Da ist leicht nachvollziehbar, dass Beschäftigte im Bereich des sogenannten Retailbanking mehr um ihre Arbeitsplätze fürchten als der Durchschnitt. Dort verbinden 39 Prozent mit der Digitalisierung eine abnehmende Arbeitsplatzsicherheit. Interessanterweise erwartet indes zugleich ein überdurchschnittlich hoher Anteil der Retailbanker, dass die Digitalisierung zu einer besseren Beratung und Betreuung der Kunden führt: In dieser Beschäftigtengruppe sind 58 Prozent in dieser Hinsicht zuversichtlich, in den anderen Gruppen sind es 52 Prozent.

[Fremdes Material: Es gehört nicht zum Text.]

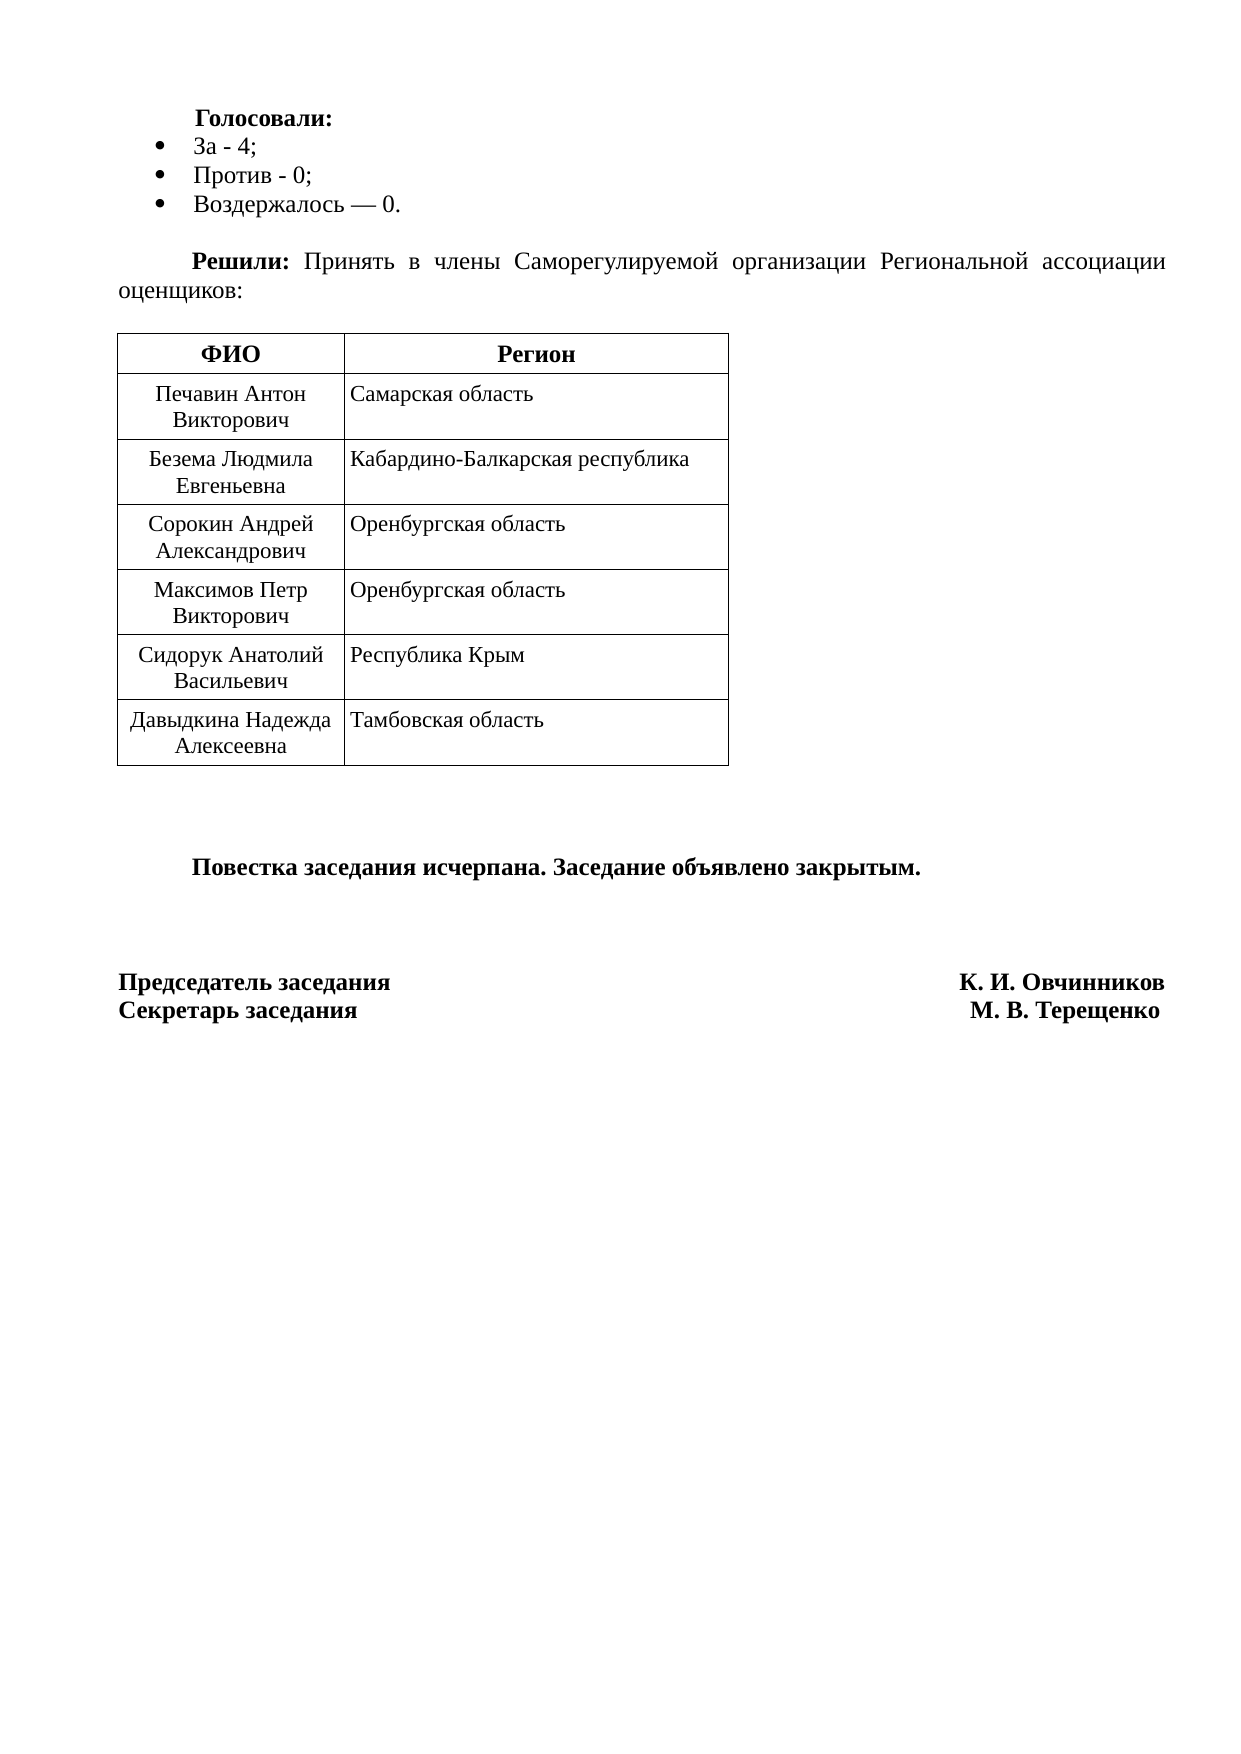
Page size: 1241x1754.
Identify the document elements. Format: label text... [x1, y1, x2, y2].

Etwas unschlüssig scheinen die Befragten, ob sie sich mit der Digitalisierung eine bessere Führungskultur in den Unternehmen erhoffen dürfen. Hier halten sich positive und skeptische Erwartungen die Waage. Im Übrigen belegt die Befragung, dass junge Beschäftigte den Wandel überdurchschnittlich positiv sehen. Offenkundig wachse eine Generation in den Bankberuf hinein, die mit der Digitalisierung „nicht nur besonders viel anfangen kann, sondern damit auch zuversichtlich und konstruktiv umgeht“, folgert Benrath.